The database planner has decided to break up this query in two steps. First the database will visit the indexes to find the location of the rows matching the WHERE condition (Bitmap Index Scan), then it will fetch the actual rows (The Bitmap Heap Scan). The important thing to remember when you get a tree with multiple nodes, is that the top node will include the cost of all its child nodes. 

All these costs estimates are great, but wouldn't you like to see the actual time it takes for a query to run? Well we can do this with the ANALYZE option.

WARNING: Using (ANALYZE) runs the actual query.

                       QUERY PLAN                                               
 Seq Scan on agents  (cost=0.00..12.23 rows=123 width=2072) (actual time=0.099..0.399 rows=123 loops=1)
 Planning time: 3.135 ms
 Execution time: 0.487 ms

Notice the new information we get, actual time, Planning time and Execution time.

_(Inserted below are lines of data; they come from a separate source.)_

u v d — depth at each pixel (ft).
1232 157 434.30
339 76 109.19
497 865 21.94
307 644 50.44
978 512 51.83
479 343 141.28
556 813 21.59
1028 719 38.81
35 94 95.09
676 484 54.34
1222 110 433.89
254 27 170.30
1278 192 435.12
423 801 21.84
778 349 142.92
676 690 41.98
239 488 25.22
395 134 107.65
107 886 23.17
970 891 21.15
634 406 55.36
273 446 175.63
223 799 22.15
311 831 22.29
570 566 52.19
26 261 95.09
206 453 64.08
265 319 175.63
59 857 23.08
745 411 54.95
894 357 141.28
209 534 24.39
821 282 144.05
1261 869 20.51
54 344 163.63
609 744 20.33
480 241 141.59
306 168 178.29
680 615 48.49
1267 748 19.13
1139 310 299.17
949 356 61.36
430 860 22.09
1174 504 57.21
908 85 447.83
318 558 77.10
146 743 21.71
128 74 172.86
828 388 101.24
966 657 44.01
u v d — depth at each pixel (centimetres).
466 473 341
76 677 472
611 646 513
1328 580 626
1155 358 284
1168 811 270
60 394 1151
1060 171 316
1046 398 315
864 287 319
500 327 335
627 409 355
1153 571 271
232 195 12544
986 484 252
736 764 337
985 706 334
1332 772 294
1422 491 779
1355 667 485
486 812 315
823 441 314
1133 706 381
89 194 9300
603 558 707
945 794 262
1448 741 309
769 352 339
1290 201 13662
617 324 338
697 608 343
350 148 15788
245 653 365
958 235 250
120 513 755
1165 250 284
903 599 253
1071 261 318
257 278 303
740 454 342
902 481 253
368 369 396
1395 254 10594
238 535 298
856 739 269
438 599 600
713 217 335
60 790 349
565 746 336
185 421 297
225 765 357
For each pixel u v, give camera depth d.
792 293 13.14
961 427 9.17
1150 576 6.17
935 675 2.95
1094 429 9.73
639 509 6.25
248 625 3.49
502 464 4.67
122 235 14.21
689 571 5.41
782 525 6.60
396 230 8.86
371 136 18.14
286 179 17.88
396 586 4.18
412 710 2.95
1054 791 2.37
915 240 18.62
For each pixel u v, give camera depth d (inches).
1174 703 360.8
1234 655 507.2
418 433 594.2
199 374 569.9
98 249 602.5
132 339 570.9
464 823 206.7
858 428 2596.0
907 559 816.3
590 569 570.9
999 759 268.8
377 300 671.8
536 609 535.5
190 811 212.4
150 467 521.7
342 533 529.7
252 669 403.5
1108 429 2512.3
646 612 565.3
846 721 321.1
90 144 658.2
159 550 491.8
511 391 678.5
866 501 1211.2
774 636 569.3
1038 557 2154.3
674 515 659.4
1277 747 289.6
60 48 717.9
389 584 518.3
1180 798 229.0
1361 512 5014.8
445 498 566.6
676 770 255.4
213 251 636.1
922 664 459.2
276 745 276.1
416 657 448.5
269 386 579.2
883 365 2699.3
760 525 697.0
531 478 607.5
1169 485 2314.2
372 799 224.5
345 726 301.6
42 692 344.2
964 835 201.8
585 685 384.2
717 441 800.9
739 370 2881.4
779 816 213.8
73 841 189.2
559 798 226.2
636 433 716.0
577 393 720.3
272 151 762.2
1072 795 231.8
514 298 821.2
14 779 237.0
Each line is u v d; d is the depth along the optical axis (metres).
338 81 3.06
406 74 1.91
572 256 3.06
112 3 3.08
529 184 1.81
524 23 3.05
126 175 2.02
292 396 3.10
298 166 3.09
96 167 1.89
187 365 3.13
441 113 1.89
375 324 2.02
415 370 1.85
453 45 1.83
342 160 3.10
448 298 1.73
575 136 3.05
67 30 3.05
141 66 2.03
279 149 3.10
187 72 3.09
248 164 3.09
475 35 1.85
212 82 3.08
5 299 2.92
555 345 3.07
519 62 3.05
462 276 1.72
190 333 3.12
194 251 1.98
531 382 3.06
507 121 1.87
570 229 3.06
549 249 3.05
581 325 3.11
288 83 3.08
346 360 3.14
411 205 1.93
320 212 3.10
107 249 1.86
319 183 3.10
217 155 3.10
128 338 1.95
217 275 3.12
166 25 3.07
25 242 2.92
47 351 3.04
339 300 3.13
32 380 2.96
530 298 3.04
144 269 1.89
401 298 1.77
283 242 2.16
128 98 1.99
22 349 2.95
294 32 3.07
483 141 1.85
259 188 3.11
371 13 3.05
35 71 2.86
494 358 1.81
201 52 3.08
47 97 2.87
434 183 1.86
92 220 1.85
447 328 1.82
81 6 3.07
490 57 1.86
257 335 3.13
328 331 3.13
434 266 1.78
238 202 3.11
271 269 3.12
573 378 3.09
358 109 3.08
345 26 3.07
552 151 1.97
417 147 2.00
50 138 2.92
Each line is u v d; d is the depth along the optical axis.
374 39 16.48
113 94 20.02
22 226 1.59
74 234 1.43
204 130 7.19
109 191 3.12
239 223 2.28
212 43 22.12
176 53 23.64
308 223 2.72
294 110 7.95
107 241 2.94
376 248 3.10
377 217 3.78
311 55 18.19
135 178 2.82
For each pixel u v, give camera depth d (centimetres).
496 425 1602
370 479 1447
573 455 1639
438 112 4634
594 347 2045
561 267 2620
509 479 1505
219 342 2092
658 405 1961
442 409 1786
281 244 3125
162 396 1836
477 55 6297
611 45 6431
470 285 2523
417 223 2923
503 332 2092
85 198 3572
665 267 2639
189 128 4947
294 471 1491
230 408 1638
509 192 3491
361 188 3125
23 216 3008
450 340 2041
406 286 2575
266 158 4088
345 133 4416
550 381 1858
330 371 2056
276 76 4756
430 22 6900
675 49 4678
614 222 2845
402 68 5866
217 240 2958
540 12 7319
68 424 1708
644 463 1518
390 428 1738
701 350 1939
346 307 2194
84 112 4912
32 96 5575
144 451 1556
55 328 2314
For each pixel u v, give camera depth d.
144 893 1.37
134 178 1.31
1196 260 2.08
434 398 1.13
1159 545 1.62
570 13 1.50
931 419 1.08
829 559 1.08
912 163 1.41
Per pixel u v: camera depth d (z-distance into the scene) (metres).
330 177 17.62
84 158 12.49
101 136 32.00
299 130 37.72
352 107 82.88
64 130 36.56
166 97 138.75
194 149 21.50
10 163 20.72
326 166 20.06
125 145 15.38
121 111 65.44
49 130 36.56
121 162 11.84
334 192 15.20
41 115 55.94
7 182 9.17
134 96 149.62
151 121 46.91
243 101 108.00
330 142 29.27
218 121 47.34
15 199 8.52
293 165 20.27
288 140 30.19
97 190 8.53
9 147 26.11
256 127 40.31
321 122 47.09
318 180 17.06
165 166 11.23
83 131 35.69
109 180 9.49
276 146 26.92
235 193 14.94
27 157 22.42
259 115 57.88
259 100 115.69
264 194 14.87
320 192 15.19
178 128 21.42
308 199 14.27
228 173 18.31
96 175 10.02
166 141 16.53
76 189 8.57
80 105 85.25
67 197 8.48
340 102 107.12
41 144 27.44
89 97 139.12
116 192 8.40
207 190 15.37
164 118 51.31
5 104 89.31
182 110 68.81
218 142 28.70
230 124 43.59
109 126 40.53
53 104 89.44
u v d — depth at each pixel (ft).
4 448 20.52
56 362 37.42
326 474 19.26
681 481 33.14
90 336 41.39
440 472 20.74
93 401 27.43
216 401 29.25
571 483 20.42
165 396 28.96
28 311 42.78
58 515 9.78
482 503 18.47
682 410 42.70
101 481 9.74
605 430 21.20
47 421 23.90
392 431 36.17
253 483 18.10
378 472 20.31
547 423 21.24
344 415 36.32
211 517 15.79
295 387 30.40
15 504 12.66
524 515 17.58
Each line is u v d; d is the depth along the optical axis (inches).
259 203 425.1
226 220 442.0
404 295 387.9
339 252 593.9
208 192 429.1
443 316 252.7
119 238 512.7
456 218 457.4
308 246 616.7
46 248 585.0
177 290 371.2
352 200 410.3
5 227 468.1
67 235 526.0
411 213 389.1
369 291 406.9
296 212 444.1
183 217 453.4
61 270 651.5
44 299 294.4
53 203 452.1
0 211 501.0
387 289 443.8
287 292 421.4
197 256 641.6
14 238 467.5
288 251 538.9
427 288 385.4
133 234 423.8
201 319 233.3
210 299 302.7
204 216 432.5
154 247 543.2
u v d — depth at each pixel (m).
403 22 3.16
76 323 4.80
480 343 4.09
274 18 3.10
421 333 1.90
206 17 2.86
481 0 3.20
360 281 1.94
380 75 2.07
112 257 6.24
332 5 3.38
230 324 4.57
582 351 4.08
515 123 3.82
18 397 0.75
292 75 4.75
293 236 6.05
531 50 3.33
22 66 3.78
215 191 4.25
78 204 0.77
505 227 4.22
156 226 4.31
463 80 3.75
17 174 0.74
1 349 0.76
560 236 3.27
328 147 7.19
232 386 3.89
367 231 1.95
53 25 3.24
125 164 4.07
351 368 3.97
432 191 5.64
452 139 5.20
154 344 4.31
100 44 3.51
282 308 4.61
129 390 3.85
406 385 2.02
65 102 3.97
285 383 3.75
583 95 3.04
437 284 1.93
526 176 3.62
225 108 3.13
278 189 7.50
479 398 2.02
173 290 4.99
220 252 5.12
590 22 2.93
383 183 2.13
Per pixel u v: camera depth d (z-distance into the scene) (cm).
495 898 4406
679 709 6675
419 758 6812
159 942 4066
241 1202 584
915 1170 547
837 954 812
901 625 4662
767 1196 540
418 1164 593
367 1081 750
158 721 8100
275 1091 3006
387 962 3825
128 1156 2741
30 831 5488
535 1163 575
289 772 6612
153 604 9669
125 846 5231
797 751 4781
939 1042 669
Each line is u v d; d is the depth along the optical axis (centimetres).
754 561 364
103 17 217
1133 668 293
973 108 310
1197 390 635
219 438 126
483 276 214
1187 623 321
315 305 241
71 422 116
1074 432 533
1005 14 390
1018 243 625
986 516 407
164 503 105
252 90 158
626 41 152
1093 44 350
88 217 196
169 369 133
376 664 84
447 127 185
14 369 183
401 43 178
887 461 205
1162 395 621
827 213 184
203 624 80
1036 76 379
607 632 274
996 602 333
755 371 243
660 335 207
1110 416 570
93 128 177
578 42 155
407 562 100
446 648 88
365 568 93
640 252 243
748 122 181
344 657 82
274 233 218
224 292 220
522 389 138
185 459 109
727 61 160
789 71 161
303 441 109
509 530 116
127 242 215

It is important to know that actual time is measured in milliseconds while the cost is still estimates. The same goes for rows, one is an estimate and the other is actual rows. Planning time is the time it took for the database to generate the query plan.

This is just the very basic information on the EXPLAIN command and the best way to learn it is by playing, so open up your database console and query away. Notice all the different scan nodes you get, change your tables and see if you get a different plan. Remove an index, what happens?

Get curious!